*** Records for the task

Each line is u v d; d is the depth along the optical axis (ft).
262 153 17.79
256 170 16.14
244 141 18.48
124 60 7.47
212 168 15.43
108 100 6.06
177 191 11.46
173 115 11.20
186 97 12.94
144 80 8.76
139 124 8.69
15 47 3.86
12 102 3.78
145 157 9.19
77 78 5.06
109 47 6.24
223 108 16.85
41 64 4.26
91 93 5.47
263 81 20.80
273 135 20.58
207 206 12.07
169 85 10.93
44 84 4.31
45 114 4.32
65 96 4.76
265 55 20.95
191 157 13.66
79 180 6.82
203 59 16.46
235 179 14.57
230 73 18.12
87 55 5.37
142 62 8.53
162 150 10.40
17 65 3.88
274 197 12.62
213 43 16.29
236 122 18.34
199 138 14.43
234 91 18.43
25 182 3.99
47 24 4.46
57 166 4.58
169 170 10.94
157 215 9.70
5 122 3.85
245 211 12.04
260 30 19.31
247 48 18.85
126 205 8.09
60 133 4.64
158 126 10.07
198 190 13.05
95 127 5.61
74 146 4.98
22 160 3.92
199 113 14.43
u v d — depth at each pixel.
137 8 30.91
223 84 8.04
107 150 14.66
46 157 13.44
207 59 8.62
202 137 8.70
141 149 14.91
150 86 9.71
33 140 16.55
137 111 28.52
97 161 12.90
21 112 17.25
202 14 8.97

******

Work to be completed →
Restate every record word for word.

Solution to the problem →
Each line is u v d; d is the depth along the optical axis (ft).
262 153 17.79
256 170 16.14
244 141 18.48
124 60 7.47
212 168 15.43
108 100 6.06
177 191 11.46
173 115 11.20
186 97 12.94
144 80 8.76
139 124 8.69
15 47 3.86
12 102 3.78
145 157 9.19
77 78 5.06
109 47 6.24
223 108 16.85
41 64 4.26
91 93 5.47
263 81 20.80
273 135 20.58
207 206 12.07
169 85 10.93
44 84 4.31
45 114 4.32
65 96 4.76
265 55 20.95
191 157 13.66
79 180 6.82
203 59 16.46
235 179 14.57
230 73 18.12
87 55 5.37
142 62 8.53
162 150 10.40
17 65 3.88
274 197 12.62
213 43 16.29
236 122 18.34
199 138 14.43
234 91 18.43
25 182 3.99
47 24 4.46
57 166 4.58
169 170 10.94
157 215 9.70
5 122 3.85
245 211 12.04
260 30 19.31
247 48 18.85
126 205 8.09
60 133 4.64
158 126 10.07
198 190 13.05
95 127 5.61
74 146 4.98
22 160 3.92
199 113 14.43
u v d — depth at each pixel.
137 8 30.91
223 84 8.04
107 150 14.66
46 157 13.44
207 59 8.62
202 137 8.70
141 149 14.91
150 86 9.71
33 140 16.55
137 111 28.52
97 161 12.90
21 112 17.25
202 14 8.97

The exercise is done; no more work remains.